▶ **Source passage**:
>>>>>
3 Useful Mental Models
This leadership blog post is a continuation of me sharing content from my upcoming leadership book, “Strategic Pause: Grow Your Personal Leadership Model.” I am on track to publish in September.
Mental models are helpful in assessing situations. They help you understand situations by putting them in simple terms. They aid in determining your best response. They enable you to better see long-term impact. Whether you know it or not, you use mental models all the time. The “Golden Rule”, “Never lose your composure in front of the team”, or “Return all phone calls by the end of the day” are simple examples. In my leadership book, I refer to them as “leadership templates.”
In my January leadership blog post, “Turbocharge Situation Management with Leadership Templates”, I shared three leadership templates that made it into my leadership book. In this blog post, I am sharing three more.
The first leadership template is helpful is assessing your overall skillset. It can help you determine where to focus your professional development.
The Skills Pie (Leadership Template)
The skills pie is an example of one leadership template that is in my inventory but not explicitly in my leadership model.
Skills come in three types: conceptual, interpersonal, and technical. Conceptual is the ability to think. It includes understanding, simplifying, organizing, and creating. Interpersonal is the ability to relate and communicate. Technical is knowing how to do something specific, such as programming in a specific language or using a spreadsheet application. In my leadership coaching, I challenge my mentees to create multiple skills pies. Which skills are they using today to add value and at what percentage? What do their current and next roles require in terms of a skills pie? When comparing skills pies, you can identify opportunities for professional development. Note that skills pie sizes will vary based on the person. Some will have bigger pies because they have more skill.
Below are three sample skills pies. The assigned percentages are my interpretation.
The second leadership template is helpful is creating strategy. Objectives and strategy do not generally fall out of the sky. They are the result of applying a frame, a mental model, to your market in order to identify the opportunities.
Best Practices + 1 (Leadership Template)
The “follower” strategy is one of the most common strategies. I alluded to it when we covered sustainable competitive advantage. It means not having a strategy of your own. It is surveying the market leaders and copying their approach. This is sometimes modified as a “fast follower” strategy, where the focus is on copying the leader more quickly than other companies.
A better way is enhancing the follower strategy as “Best Practices + 1.” Take the market-leading strategy and add at least one improvement. Ideally, the improvement originates from your value proposition. You see this strategy across most industries. The proliferation of features in mobile phones and cars are just two examples. When you are setting the objectives and strategy for your organization and team, seeing if you can improve on what the market leaders are doing is a worthwhile exercise.
<<<<<
▶ **Work task 1**:
Summarize the leadership templates post in two sentences.
▶ **Work task 2**:
Extend the leadership templates post from the point where it stops.
The entries play no part in this work.

▶ **Stored data**:
>>>>>
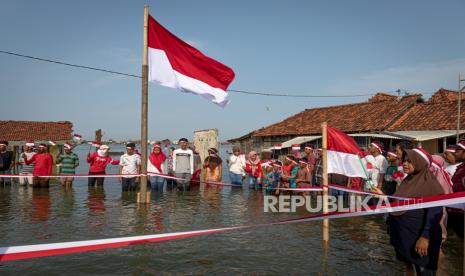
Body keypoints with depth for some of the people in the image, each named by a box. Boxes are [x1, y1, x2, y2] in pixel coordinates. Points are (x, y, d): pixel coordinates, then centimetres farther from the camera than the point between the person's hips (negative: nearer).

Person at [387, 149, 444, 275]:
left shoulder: (429, 183, -14)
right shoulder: (407, 180, 9)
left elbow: (435, 212, -20)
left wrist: (425, 237, -25)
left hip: (418, 235, -7)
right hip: (402, 233, 7)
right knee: (406, 263, 18)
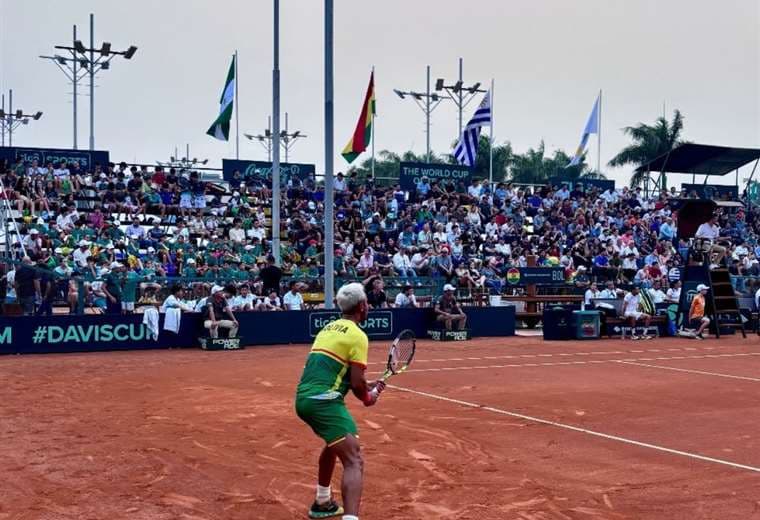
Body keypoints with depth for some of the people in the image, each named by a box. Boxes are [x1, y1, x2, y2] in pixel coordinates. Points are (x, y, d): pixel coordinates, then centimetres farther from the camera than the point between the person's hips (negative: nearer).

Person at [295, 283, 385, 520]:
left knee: (334, 443, 34)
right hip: (323, 401, -9)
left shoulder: (328, 328, 19)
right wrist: (367, 398, 10)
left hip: (303, 397, 9)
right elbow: (357, 382, -11)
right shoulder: (357, 335, -6)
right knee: (354, 462, -14)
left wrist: (367, 386, 21)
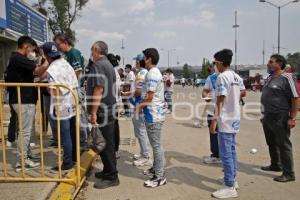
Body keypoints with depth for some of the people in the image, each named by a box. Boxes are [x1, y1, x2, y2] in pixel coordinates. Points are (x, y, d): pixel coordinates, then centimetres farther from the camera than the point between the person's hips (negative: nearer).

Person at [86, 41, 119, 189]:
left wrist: (93, 112, -21)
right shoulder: (109, 65, 16)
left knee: (105, 145, -2)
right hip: (110, 110, 10)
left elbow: (98, 89, -22)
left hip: (102, 112, -10)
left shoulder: (97, 65, -14)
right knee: (108, 143, 17)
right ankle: (108, 171, 28)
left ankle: (111, 177, 6)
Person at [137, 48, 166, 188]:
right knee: (155, 144, 18)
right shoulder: (155, 72, 15)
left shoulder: (152, 74, -17)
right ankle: (156, 169, 31)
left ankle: (160, 177, 3)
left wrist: (140, 106, -1)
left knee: (156, 145, -5)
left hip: (153, 115, -10)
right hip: (154, 114, 10)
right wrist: (142, 105, 9)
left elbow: (149, 97, -18)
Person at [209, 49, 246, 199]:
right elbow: (243, 93, 23)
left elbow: (220, 101, -19)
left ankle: (230, 188, 4)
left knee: (226, 153, -3)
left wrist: (214, 120, -17)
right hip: (235, 118, 9)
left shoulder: (222, 77, -16)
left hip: (225, 120, -9)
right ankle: (232, 179, 30)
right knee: (231, 150, 18)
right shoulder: (237, 77, 10)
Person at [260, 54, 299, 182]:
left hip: (280, 118, -8)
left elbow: (295, 98, -15)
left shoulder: (286, 78, -13)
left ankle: (289, 173, 9)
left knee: (283, 145, -1)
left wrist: (292, 118, -19)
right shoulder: (269, 78, 12)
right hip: (268, 117, 8)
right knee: (271, 143, 18)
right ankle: (275, 165, 35)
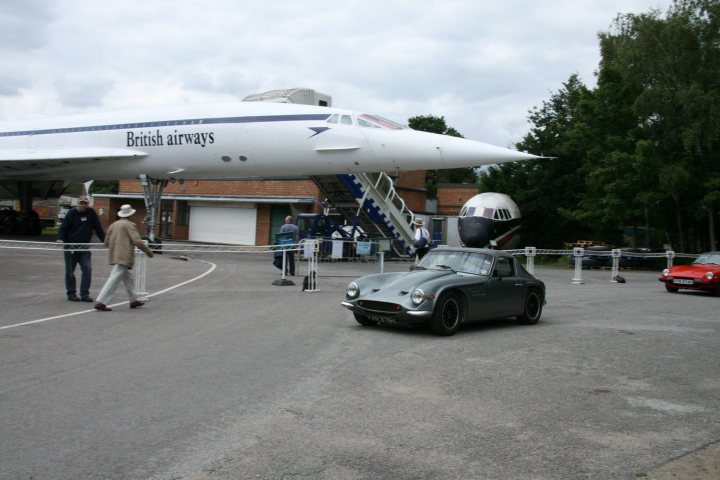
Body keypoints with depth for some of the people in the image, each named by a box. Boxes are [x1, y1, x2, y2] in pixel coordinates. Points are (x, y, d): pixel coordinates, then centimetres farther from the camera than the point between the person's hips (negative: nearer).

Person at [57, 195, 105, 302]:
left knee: (87, 269, -7)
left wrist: (105, 240, 1)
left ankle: (84, 294, 0)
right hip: (71, 247, -2)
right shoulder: (72, 213, -4)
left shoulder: (91, 213, 2)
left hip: (85, 247, 2)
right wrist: (60, 238, -18)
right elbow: (63, 227, -3)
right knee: (70, 271, 6)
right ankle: (71, 293, 18)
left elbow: (98, 228, 5)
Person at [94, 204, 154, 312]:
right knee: (114, 279, -9)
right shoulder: (129, 225, -8)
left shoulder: (113, 225, 13)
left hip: (114, 255, 8)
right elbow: (137, 241, -14)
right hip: (124, 257, -8)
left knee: (128, 278, 19)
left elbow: (107, 241, 15)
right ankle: (101, 302, -13)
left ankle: (133, 300, 28)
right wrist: (148, 251, -4)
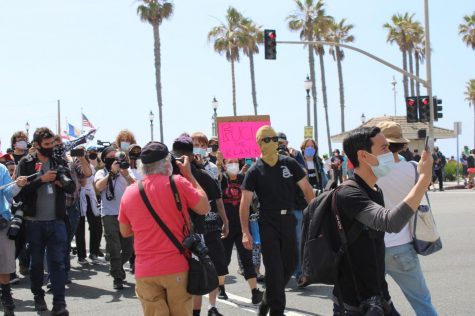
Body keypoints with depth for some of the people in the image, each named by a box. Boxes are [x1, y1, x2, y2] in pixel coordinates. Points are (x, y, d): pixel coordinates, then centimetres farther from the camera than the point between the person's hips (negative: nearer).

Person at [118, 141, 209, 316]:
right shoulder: (178, 183, -8)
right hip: (177, 267, -2)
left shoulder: (129, 192, 2)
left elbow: (125, 232, 13)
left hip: (145, 271, 2)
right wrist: (189, 175, 8)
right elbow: (204, 208, 3)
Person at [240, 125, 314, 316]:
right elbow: (245, 203, -5)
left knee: (290, 264, 11)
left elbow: (306, 189, 4)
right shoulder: (255, 171, -4)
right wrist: (246, 232, -12)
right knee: (274, 268, -3)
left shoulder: (290, 164, 3)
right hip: (268, 223, -3)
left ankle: (268, 300, 32)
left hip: (288, 220, 3)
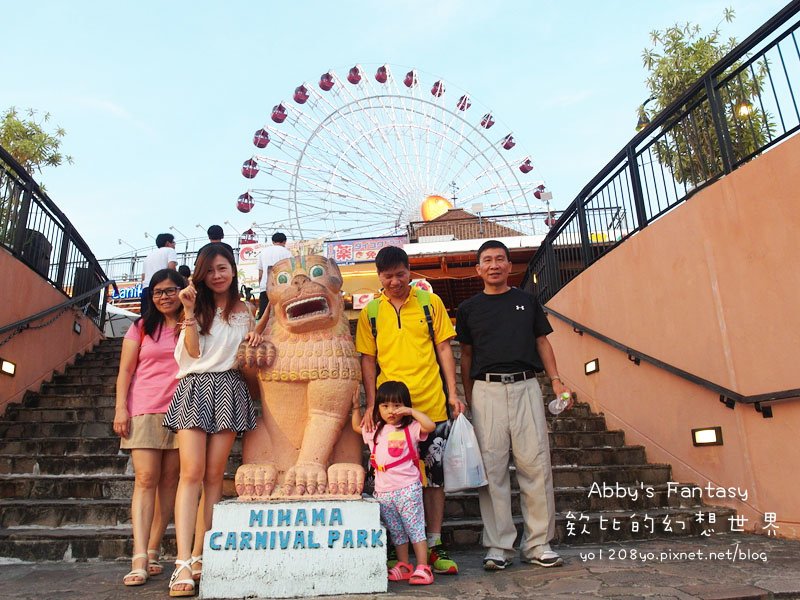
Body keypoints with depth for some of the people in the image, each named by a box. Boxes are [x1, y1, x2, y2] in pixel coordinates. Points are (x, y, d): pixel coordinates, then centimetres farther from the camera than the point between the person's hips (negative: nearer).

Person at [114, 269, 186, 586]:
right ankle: (139, 560, -8)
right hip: (144, 410, 0)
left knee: (169, 481, 3)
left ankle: (152, 552, 12)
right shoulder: (142, 327, 11)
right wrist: (121, 408, -2)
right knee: (145, 479, -7)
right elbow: (125, 371, 7)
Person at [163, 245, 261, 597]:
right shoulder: (197, 307, 10)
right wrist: (189, 311, -8)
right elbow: (194, 351, -2)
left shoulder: (244, 311, 16)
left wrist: (254, 341, 2)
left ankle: (202, 556, 8)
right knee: (192, 473, -13)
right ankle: (183, 563, -15)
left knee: (214, 475, 2)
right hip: (195, 387, -2)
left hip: (229, 389, 2)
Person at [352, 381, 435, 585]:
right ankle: (404, 566, 27)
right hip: (383, 492, 6)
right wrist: (356, 407, 18)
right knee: (396, 532, 15)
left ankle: (422, 567, 5)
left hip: (407, 489, -5)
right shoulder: (374, 431, 12)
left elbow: (430, 426, -21)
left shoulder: (410, 428, -4)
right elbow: (356, 427, 28)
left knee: (415, 528, -1)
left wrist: (411, 412, -20)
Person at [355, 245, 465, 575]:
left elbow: (444, 349, 6)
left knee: (433, 473, 7)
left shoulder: (431, 303, 5)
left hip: (431, 405, 0)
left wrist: (453, 393, 0)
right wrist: (371, 405, -1)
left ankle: (435, 546, 20)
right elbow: (367, 360, 6)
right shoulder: (370, 312, 6)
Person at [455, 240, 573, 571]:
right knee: (492, 467, -1)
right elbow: (466, 355, 14)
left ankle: (537, 543, 11)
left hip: (526, 386, 1)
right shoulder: (469, 308, 12)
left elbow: (542, 342, 16)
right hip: (487, 389, 0)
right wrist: (468, 398, 8)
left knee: (535, 464, -1)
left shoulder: (527, 301, 15)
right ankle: (498, 546, 8)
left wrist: (556, 379, 3)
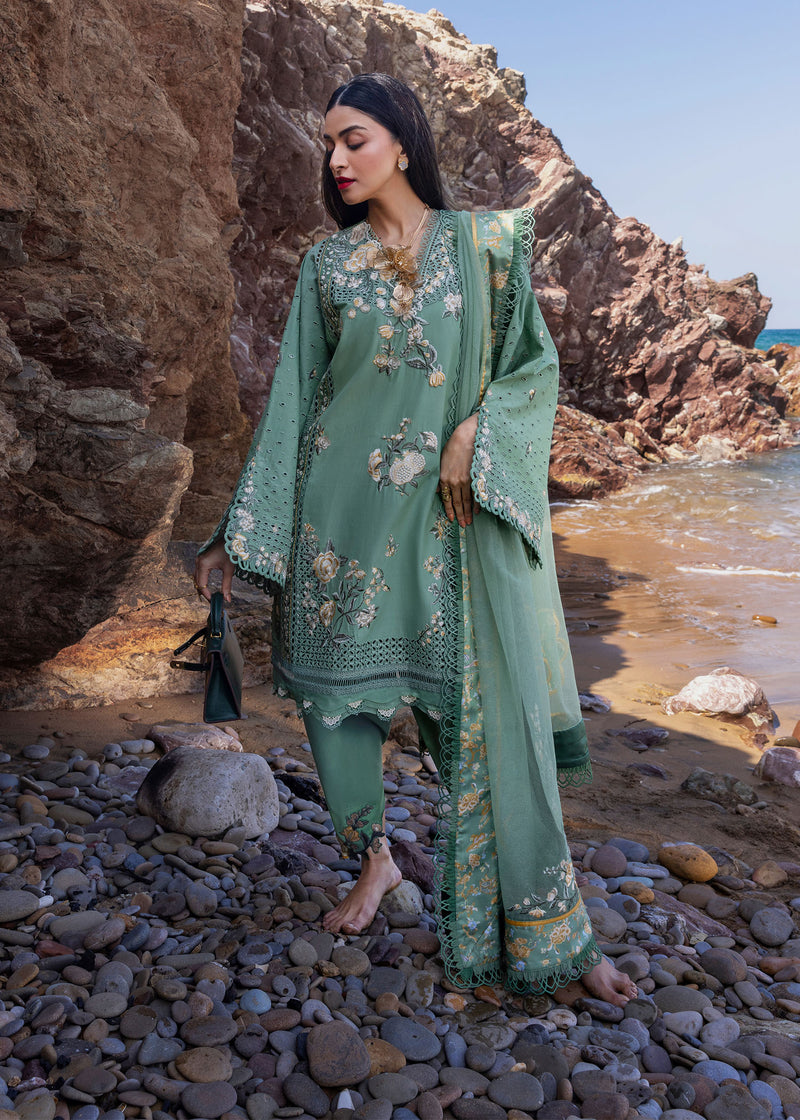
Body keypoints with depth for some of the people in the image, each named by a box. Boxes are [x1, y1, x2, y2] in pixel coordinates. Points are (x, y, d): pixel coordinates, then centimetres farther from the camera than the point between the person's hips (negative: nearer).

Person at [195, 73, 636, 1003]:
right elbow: (293, 398, 6)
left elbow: (534, 361, 6)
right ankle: (372, 856, 32)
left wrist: (476, 429, -14)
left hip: (458, 510, -2)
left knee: (493, 706, -3)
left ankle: (550, 932, 10)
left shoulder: (483, 240, 6)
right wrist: (241, 533, 2)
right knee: (339, 687, 6)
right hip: (347, 510, 2)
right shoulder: (327, 263, 9)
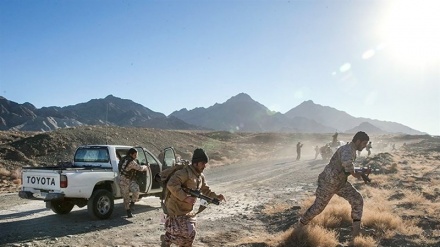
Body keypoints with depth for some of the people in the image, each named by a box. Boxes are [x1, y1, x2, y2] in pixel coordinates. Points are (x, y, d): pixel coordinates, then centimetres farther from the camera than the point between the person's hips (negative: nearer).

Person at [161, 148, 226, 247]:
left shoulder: (201, 176, 7)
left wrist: (216, 197, 3)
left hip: (188, 211, 9)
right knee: (187, 233, -11)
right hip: (176, 210, -9)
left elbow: (205, 190, 20)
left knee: (190, 234, 14)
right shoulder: (185, 172, -22)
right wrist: (185, 197, -33)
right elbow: (171, 185, -33)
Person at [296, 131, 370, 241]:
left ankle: (356, 229, 0)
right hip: (328, 183, -8)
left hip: (340, 183, 8)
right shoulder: (348, 150, -29)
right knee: (318, 207, 9)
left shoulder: (351, 150, 3)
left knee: (357, 200, -6)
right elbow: (346, 162, -55)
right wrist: (354, 173, -34)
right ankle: (300, 224, 33)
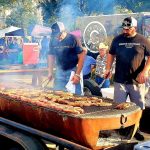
<<<<<
▶ **Exercise answer 1**:
The post describes mental models, which the author's upcoming leadership book calls leadership templates, as simple frames that help people assess situations, choose their best response, and see long-term impact. It presents the skills pie, which divides skills into conceptual, interpersonal, and technical types so that comparing pies reveals professional development opportunities, and "Best Practices + 1," which improves on the common follower strategy by adding at least one improvement to the market leader's approach.

▶ **Exercise answer 2**:
The third leadership template is helpful when you are searching for the solution to a big challenge or opportunity. Often “powering through” is not the best approach to discovering a solution.
Strategic Procrastination (Leadership Template)
It has happened to you multiple times. You are working on an important challenge or opportunity. The right path forward comes to you while you are taking a shower or walking the dog. Even though you were not consciously thinking about it, you came up with the answer.
This happens when you arm your mind with the details of a challenge or opportunity and then give yourself time. Your focus filter scans your environment for ideas and your mind is looking for patterns that connect to other situations and solutions. Usually, you do this accidentally. You are unable to find the answer in one sitting and you decide to come back to it later. Why not do it on purpose? When you add a pause in your solutioning process, you ultimately generate more innovative and creative alternatives.
When Martin Luther King Jr. was writing his “I Have a Dream” speech, he understood this concept. He laid out the key objectives of the movement and reviewed historical addresses. Then, he intentionally left writing most of his speech until the night before. In fact, much of the closing of his speech, which is most famous, was improvised based on real-time crowd reaction. Had he written the speech weeks in advance and stuck to the script; it may not have had the same historical impact.
When confronting a challenge or figuring out how to take advantage of an opportunity, leverage strategic procrastination. Arm your mind with the key information about the situation and then take a break. When you come back to it later, you will have better answers. You may find that you discovered the answer in the shower that morning.
Do you already leverage some form of these mental models/leadership templates? What other mental models do you use frequently? Do you consider them part of your personal leadership model? If you are building or evolving your personal leadership model, I think I have a upcoming book to recommend!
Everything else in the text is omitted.